• Jena Martin MD


Updated: Aug 29, 2020

In the aftermath of the murder of George Floyd, I have seen pathologists on social media share their perspective from behind the microscope (paraphrased):

  • “The microscope doesn’t highlight what race or appearance people have. We diagnose the histology which is the SAME for all humans.”

  • “It doesn’t matter what beautiful color of the spectrum you are, I just tell you what’s wrong so you can get better.”

  • “I wish all physicians could be like pathologists – making unbiased diagnoses from behind a “microscopic curtain .” “

In the deepest sense I agree with my peers; yes, we are all the same. I am able to diagnose your brain tumor, your breast cancer, and your dermatitis because they all look the same. It’s Human Pathology, not Chinese, Tanzanian or Mexican Pathology. Race is a social construction. I don’t treat biopsies from different patients differently.

I share these pathologist’s workaday familiarity with the human body and I think they have good intentions in sharing their perspective.

So I’m open to their positive intent. I just think they’re not looking at the bigger picture.

Physicians in general are excellent at excusing our role in the inhumane American health care system and abysmal health of Americans. You'd think the proof of worsening health outcomes would dampen our confidence, but I hear physicians regularly say versions of the same thing:

  • I am the exception.

  • My department is good.

  • My specialty is working to be more inclusive.

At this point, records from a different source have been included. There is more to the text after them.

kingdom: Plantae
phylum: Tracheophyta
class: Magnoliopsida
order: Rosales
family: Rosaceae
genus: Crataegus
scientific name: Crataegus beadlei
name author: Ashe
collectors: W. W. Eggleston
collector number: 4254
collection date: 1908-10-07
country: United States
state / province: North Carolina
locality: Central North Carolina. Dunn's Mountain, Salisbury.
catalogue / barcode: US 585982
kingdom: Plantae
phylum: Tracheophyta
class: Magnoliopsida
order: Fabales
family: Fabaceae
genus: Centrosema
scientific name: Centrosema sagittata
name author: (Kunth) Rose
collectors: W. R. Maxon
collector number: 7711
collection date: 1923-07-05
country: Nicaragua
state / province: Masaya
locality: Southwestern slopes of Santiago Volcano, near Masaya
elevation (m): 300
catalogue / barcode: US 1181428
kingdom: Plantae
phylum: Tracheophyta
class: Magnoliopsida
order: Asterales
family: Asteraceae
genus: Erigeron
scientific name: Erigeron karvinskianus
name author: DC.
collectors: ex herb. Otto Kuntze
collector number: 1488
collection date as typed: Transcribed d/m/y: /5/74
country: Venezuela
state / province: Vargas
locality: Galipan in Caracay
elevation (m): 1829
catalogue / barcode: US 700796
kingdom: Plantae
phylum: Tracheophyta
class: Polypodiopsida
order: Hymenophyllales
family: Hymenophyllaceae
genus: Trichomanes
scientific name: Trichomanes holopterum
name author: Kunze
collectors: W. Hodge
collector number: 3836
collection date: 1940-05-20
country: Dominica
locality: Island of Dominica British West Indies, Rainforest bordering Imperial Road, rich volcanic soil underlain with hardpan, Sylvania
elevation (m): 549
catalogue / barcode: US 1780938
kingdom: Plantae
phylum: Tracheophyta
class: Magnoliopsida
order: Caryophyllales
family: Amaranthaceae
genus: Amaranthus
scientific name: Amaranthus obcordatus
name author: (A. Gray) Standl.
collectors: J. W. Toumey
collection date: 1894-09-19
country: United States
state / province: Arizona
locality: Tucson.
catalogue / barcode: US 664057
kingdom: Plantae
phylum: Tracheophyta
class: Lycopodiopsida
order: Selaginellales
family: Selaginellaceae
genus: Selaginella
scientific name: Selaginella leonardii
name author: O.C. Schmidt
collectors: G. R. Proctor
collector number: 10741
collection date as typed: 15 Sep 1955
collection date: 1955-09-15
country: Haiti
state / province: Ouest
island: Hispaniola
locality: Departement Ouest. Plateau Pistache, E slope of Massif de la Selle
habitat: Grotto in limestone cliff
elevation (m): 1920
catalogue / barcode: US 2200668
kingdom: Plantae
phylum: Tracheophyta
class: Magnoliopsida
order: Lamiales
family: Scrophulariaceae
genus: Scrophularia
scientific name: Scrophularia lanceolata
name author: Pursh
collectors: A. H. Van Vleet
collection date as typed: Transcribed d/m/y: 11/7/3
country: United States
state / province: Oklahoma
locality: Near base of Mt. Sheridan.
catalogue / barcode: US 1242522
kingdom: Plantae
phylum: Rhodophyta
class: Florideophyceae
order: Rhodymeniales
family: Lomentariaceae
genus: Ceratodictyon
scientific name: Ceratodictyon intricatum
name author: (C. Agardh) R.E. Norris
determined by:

Pathologists would like to be more included and recognized on the health care team. I receive regular, urgent letters from Pathology professional (lobbying) organizations exhorting us to get more involved with the hospital at large. We pathologists are just like other doctors! We need to claim our role! We are not just tissue technicians! We are an important part of the patient care team!

But now, in this moment of unrest over human rights, many of these same pathologists write and say that we are the exception. We see only biology and we advise everyone in medicine to strive for this. This is the philosophy of biological essentialism.

By prescribing biological essentialism as the solution to medical racism, these pathologist advocates are getting ahead of their own advice. You can’t have it both ways - either we are part of medicine and should reflect on our role in the racist practices of medicine, or we are technicians analyzing parts of people.

What would it mean to reflect on our role in the racist practices of medicine?

Maybe start with some humility and curiosity. We are not just observing, documenting and diagnosing biology. We are looking at the end result of human experiences in this society and their experiences in health care. We receive specimens obtained within the racist capitalistic health care system. These pieces of tissue come from humans who experience social determinants of health outside our field of vision.

What if we considered our perspective an illusion of colorblindness? Things under the microscope are distorted by society and we don’t acknowledge this. What if, just as one of potentially thousands of ideas, our institutional pathology departments emphasized environmental diseases, focusing on environmental racism? Injustice can become disease.

Under the microscope it seems as though we’ve isolated an innate and natural 'essence'. We want to believe this because it seems purer than dealing with the reality of disease as a product of circumstances and culture - a culture that we, the ‘objective’ eye behind the microscope, belong to. It might feel easier to excuse ourselves from the system we are baked into. We can defer to professional race relations consultants that are hired by the institution’s graduate medical education department. But to say that we in pathology stand outside this system - which alters everything it touches - is like isolating values while ignoring the Heisenberg uncertainty principle.

I have several caveats to my commentary that I’m totally aware of in writing this.

  • I’m not in academic medicine, which is where most of the action happens in pathology. No one really wants to hear from someone like me. The tone of these essays reminds me of why I didn't like academics; I'm generally allergic to self-congratulation. Although I’m not in academic pathology, my time there means I can well imagine an academic pathologist’s scornful reaction to the phrase ‘Injustice can become disease’.

  • As a white person, anything I write about antiracism is derivative. I would never have written this were it not for the original authors' statements. Interestingly, several of the posts about being a colorblind Pathologist also talk about the author’s experiences as a person of color and an immigrant in our society. Those moments they shared, of vulnerability and injustice, are more interesting to me than proscriptions for how all of medicine should follow our depersonalized Pathology lead.

When we say things are the same, it becomes easier to lie and ignore root causes. Like another shibboleth of academics, the meritocracy narrative, biological essentialism is a cover for a lack of structural analysis. Things that are actually different about us get framed in a way that plays to the power structures of our society. I’d rather pathologists acknowledged our role in a system that is discriminatory and racist. Denying our culpability in sustaining that system creates further damage and more mistrust. Instead, Pathology could offer a way to see the rich array of colors we actually have.